Décadas atrás, um editor da Sports Illustrated teve a ideia de fotografar atletas e celebridades de biquíni para aumentar as vendas num mês fraco em eventos esportivos.
Foi um sucesso: a swimsuit edition estreou em 1964, tornou-se parte da cultura americana e resiste até hoje, não sem boas doses de controvérsia. A edição deste ano trouxe Martha Stewart, 81 anos, de maiô na capa.
Agora, a Sports Illustrated agora acaba de se envolver em uma nova polêmica. Foi flagrada publicando artigos de autores que não existem – com direito a foto no perfil.
Detalhe: a revista não informou os leitores. O caso só veio a público graças a uma reportagem do site Futurism – que, como o nome diz, é entusiasta do futurismo, mas achou aquilo um pouco demais e denunciou a revista.
O “jornalista” Drew Ortiz, por exemplo, “cresceu em uma casa de fazenda” e adora a “viver na natureza,” mas ele simplesmente não existe. Seu retrato, no alto do artigo, pode ser encontrado num banco de imagens.
Depois da reportagem do Futurism, a Sports Illustrated removeu os jornalistas fake e seus artigos do site. Em seguida, disse que os textos na verdade eram de uma agência de marketing.
O leitor não tinha como saber – e nem os jornalistas de verdade da revista, que se disseram “horrorizados” com a notícia.
A AdVon Commerce, uma empresa de marketing que mantém parceria com a revista, assegurou que só os perfis foram criados por IA; os textos teriam sido escritos (ainda) por humanos.
Os investidores temem o dano à marca. As ações do Arena Group, que publica a revista, caíram 11% na semana.
O caso da Sports Illustrated mostra como a inteligência artificial está levantando questões éticas na mais sensível das profissões – o jornalismo – que depende de credibilidade.
Já há diversos casos de aplicação de AI substituindo repórteres e editores.
Com um time de apenas quatro pessoas, a News Corp na Australia já publica “3.000 matérias por semana” produzidas por IA, incluindo boletins sobre meteorologia, trânsito e preço de combustíveis.
A Associated Press terceirizou para as máquinas boa parte das matérias sobre os resultados de empresas.

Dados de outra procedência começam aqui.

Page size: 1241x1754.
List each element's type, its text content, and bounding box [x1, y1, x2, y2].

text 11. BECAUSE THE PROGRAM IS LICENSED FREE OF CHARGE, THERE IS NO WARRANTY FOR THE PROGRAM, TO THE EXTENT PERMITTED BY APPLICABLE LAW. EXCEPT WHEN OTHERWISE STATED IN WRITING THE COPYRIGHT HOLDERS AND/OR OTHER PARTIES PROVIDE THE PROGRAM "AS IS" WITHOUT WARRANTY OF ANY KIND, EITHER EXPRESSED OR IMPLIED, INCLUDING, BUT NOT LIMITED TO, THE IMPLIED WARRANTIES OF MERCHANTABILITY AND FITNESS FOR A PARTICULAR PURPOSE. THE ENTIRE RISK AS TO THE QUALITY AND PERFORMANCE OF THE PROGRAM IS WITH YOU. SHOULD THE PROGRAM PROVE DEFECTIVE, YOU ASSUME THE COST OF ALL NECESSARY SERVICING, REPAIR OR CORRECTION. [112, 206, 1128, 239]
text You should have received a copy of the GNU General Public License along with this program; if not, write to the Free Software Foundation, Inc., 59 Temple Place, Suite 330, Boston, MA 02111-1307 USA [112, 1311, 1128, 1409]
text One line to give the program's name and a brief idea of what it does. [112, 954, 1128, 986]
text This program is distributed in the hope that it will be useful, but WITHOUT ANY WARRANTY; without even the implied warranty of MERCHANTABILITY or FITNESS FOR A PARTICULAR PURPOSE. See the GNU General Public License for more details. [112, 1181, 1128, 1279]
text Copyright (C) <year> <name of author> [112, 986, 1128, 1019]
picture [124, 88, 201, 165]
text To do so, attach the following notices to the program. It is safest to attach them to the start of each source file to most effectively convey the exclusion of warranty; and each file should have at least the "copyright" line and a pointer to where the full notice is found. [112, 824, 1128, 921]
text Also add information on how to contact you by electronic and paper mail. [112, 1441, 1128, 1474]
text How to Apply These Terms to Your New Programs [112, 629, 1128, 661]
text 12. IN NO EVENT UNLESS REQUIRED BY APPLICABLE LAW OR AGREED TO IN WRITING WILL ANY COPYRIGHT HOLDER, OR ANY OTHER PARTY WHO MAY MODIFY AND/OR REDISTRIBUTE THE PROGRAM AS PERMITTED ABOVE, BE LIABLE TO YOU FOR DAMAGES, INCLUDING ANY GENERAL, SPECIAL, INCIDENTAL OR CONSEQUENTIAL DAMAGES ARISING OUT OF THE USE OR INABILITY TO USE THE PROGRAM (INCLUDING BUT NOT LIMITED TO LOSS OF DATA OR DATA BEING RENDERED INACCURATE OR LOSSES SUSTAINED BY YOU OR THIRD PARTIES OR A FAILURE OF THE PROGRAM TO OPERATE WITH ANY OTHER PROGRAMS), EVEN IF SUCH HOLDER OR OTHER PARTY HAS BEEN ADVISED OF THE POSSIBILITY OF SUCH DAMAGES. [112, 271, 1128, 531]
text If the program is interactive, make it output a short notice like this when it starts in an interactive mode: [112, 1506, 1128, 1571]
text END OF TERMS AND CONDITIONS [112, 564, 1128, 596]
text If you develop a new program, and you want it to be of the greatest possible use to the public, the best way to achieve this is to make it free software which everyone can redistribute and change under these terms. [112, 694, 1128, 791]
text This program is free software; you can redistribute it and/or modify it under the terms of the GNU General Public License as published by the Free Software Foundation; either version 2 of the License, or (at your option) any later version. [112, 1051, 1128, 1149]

Diz que assim os jornalistas podem se concentrar em “trabalhos mais elaborados.”
A AP também vem utilizando IA para produzir os previews de partidas da Major League Soccer a partir de informações fornecidas por empresas de dados e estatísticas. “A tecnologia de automação permite que os previews sejam produzidos diretamente dos dados, sem a intervenção de editores,” diz a agência de notícias.
Por enquanto, a criação de imagens por IA e a fabricação de informações são vetadas. Ainda bem, mas como ter a certeza disso num futuro próximo?
Algumas publicações às vezes postam disclaimers dizendo que o texto foi produzido “com a ajuda de IA.”
Mas isso pode se tornar irrelevante quando sumirem as fronteiras entre nós, jornalistas, e as máquinas. Parece questão de tempo.